Notably, the RFC says nothing about signature requirements, and is only present in the examples. No signatures are required, with non loss of confidence.

The spec does not speak to how thread ids are generated, nor whether it is expected that new DIDs are being generated for most/all did exchanges. If we assume that thread Ids are random and that DIDs are generally not reused across relationships, then I agree that the the signature is not necessary.

[TelegramSam]

Let me expand a little bit for clarity and out loud thinking.

In order to send a response message, you need to know the requester's selected request message/threadid (same thing) and DID (key and endpoint). These are encrypted in the request message.

RFC 0008 specifies that Message IDs must be sufficiently unique, with a UUID recommended.

It is also not required to send a unique DID in the request message of the DID Exchange protocol.

Given the lack of MUST style requirements, the spec insufficiently guarantees sufficient randomness. In practice, I believe that UUIDs are used for thread IDs.

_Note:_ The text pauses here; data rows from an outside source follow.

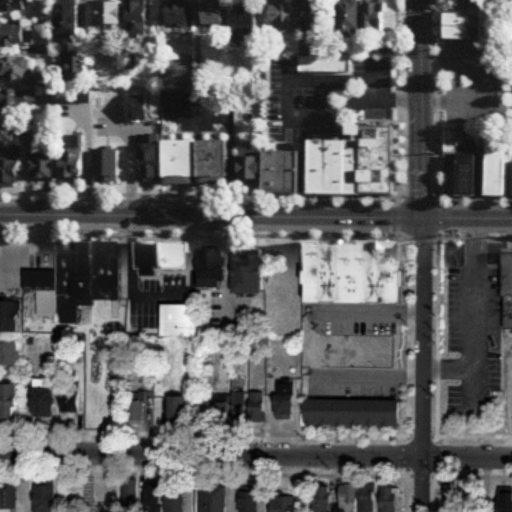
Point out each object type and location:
building: (16, 6)
building: (111, 15)
building: (214, 15)
building: (178, 17)
building: (316, 17)
building: (281, 18)
building: (373, 18)
building: (138, 20)
building: (349, 21)
building: (68, 22)
building: (246, 22)
building: (465, 27)
building: (12, 37)
building: (48, 55)
building: (16, 70)
building: (78, 70)
building: (324, 75)
road: (493, 76)
building: (46, 82)
parking lot: (475, 85)
road: (437, 98)
building: (18, 100)
road: (352, 106)
road: (422, 109)
building: (137, 116)
building: (29, 134)
building: (8, 135)
building: (74, 160)
building: (150, 160)
building: (378, 161)
building: (213, 162)
building: (351, 164)
building: (179, 165)
building: (107, 168)
building: (335, 168)
building: (42, 169)
building: (251, 169)
building: (10, 170)
building: (496, 170)
building: (496, 170)
road: (129, 173)
building: (281, 174)
building: (282, 174)
building: (466, 176)
building: (467, 177)
road: (298, 196)
road: (435, 197)
road: (256, 218)
traffic signals: (425, 220)
road: (34, 247)
building: (161, 258)
building: (211, 271)
building: (357, 273)
building: (355, 274)
building: (247, 276)
building: (77, 280)
road: (163, 291)
building: (507, 292)
building: (507, 292)
road: (476, 307)
building: (9, 316)
building: (178, 321)
parking lot: (475, 329)
road: (409, 335)
road: (438, 337)
road: (424, 338)
building: (10, 354)
road: (368, 373)
building: (69, 398)
building: (8, 400)
building: (285, 401)
building: (238, 407)
building: (257, 407)
building: (177, 409)
building: (220, 409)
building: (135, 413)
building: (352, 413)
building: (353, 413)
road: (255, 454)
road: (222, 474)
road: (435, 474)
road: (455, 474)
road: (422, 484)
building: (131, 494)
building: (8, 496)
building: (154, 496)
building: (455, 497)
building: (45, 498)
building: (349, 498)
building: (367, 498)
building: (213, 499)
building: (322, 499)
building: (390, 500)
building: (249, 501)
building: (506, 501)
building: (284, 504)
building: (75, 511)
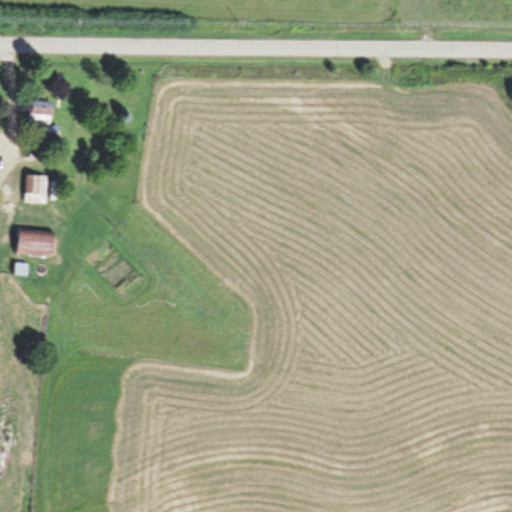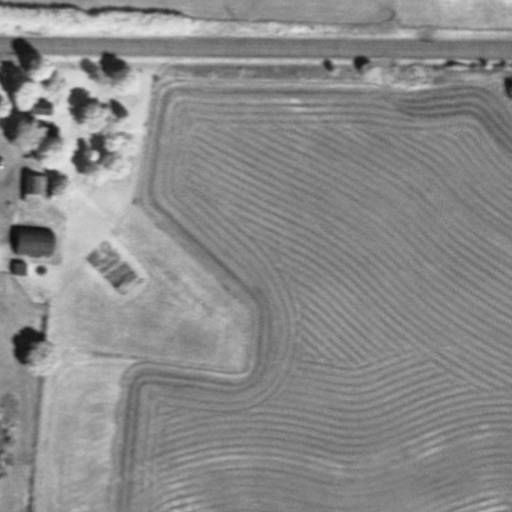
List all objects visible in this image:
road: (255, 48)
building: (38, 125)
building: (32, 189)
building: (29, 242)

This means that after further discussion/thought, I think @TimoGlastra is right:

But there's definitely some security implications here over signing off on using another key in the response than was used in the invitation.

That leaves two options:

Option 1: Add a huge disclaimer to the DID Exchange Protocol (which should have been there since the beginning for non-peer DIDs) that highlights the necessity of UUIDs/sufficiently random for message IDs, and the danger of reusing a DID in the request message. This is likely enough, but is (as discussed above) not immune from poor execution.

Option 2: Add an optional attachment in the response message where the response method's DID is signed with the key used in the invitation. We specify in the Community Coordinated Update that this is required. This option results in no loss of cryptographic confidence.

Thoughts?

[jakubkoci]

It seems we should use some mechanism of signing with DID from invitation. I'm not sure if we should rely on the security of thread ID and public key. To me, it adds a burden on implementers. They have to understand what's the problem, the attack vector, and how to mitigate it. If I implement the did-exchange protocol, should I care how the security of thread IDs and public keys is preserved? It might not even be in my hands because I'm just adding one particular protocol to a library that takes care of threading and public key management.

Maybe, we can rely on DIDComm authcrypt. Require in specification that the response message must be sent via authcrypt, using the DID from the invitation. But that's, again, something outside of the protocol itself.

[JamesKEbert]

I realize this is slightly old news now, but I'm trying to understand the motivating reason behind the addition of the did_rotate~attach.

Am I correct in understanding that the issue here is that we cannot rely on the DIDComm authcrypt due to the response message being packed using the new keys presented within the response message itself? Therefore, if a malicious actor could intercept a request message, they could respond with a response message (packed with the new keys) and successfully steal that peer-to-peer relationship.
RFC 0023 states in regards to the response transmission:

The message should be packaged in the encrypted envelope format, using the keys from the request, and the new keys presented in the internal did doc.

If in theory, the RFC was adjusted to use authcrypt using the keys used in the invitation, how could a malicious actor send a response message without having access to the private keys? In this case I'd assume the signature in the response would just be duplicative assurance. But I am potentially missing something here, and would love to be enlightened to it.